Although stainless steel keeps its lustrous finish even under adverse conditions, it still needs regular cleaning. Soap and water is usually all you need but you can use a soft bristle brush if necessary. Make sure you clean in one direction along the original polish lines, not across them. Rinse well with clean water and wipe dry.

Do not use steel wool or metallic scrapers to remove non-washable deposits, do not allow dirt to accumulate or to dry out and harden and do not use cleaners containing harsh abrasives or high bleach contents.


Coated Steel

Coated steels are made up of two main components, the base steel layer and the coating layer. When working with coated steels, the process of welding and grinding can affect the coating layer of the steel. To maintain the coated surface and protect the steel from premature degradation we apply a spot prime coating over the worked areas. This process is optional but recommended as it assists in maintaining the integrity of the coating and the protection of the base steel.


Painting of Steel

The painting of zinc-coated steel sheet for either decoration or added protection may be easily and effectively carried out, providing certain basic requirements are observed. Ordinary techniques combined with readily available appropriate paints should be used, but care must be taken in the choice of paint to ensure its suitability for application in the field.

Painting in the field requires air drying paints.

Selection of paint for field use should take into account severity of the environment in which the paint will be exposed eg, rural, coastal, and industrial or other special conditions.

For satisfactory priming, the surface to be painted must be clean and dry. Dirt should be removed by washing with water, greasy deposits should be wiped with paint thinners and any loose corrosion product removed by wire brushing.

Weathering, formerly considered to improve long term paint adhesion, has since been found to give inconsistent results and is no longer recommended. One exception to this is for water-based acrylic-type paint where two weeks weathering makes painting easier by improving the wet ability of the surface. The choice of paint depends principally on the environmental conditions to be withstood.

Care should be taken in following the paint manufactures’ mixing and application instructions closely. The mixing of different brands of priming and finishing coats should be avoided.

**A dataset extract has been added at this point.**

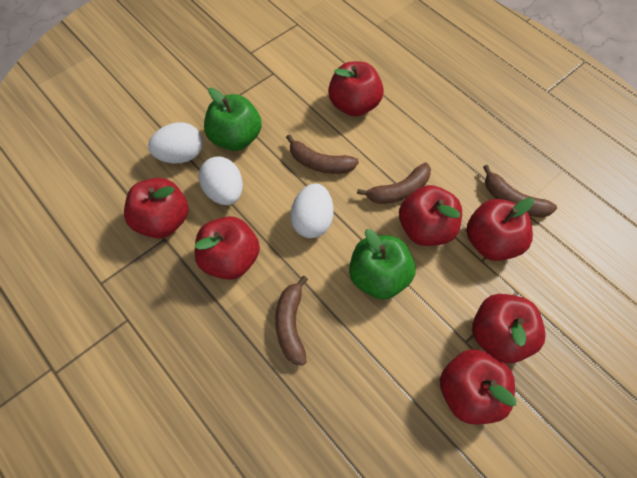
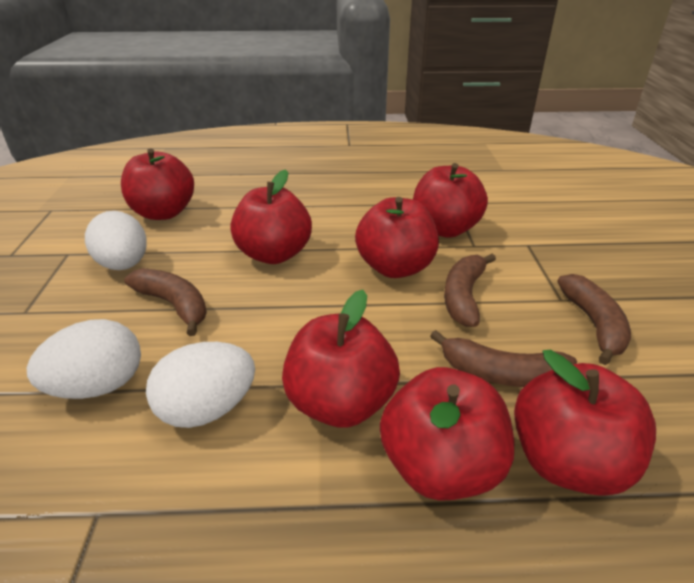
green apple: [204,88,262,151] [349,229,416,300] = 2 -> none = 0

A minimum of two finishing coats in addition to the priming coat is advised except for zinc-dust/zinc-oxide paints where a total of two is sufficient. Spray painting can be used to cover large areas at lower cost providing the paint is suitable for this method of application.

At all times it is important to avoid excessive paint build.

Pre-treatment of Galvabond with a phosphate coating system is usually employed in factory applications prior to painting.

Pre-treatment is particularly important if the products are to be used outdoors and for many interior applications where the product is exposed to humid conditions or the risk of mechanical damage.

Where pre-treatment facilities are not available, two pack etch primers may be used.

A wide variety of basic paint types is available for factory finishing, but it is important that the most appropriate paint for the particular application is selected. Usually this involves consultation with a reputable supplier in the field and it is advisable that the suppliers’ recommendations and directions for the paint systems be incorporated into an integrated process and paint technique.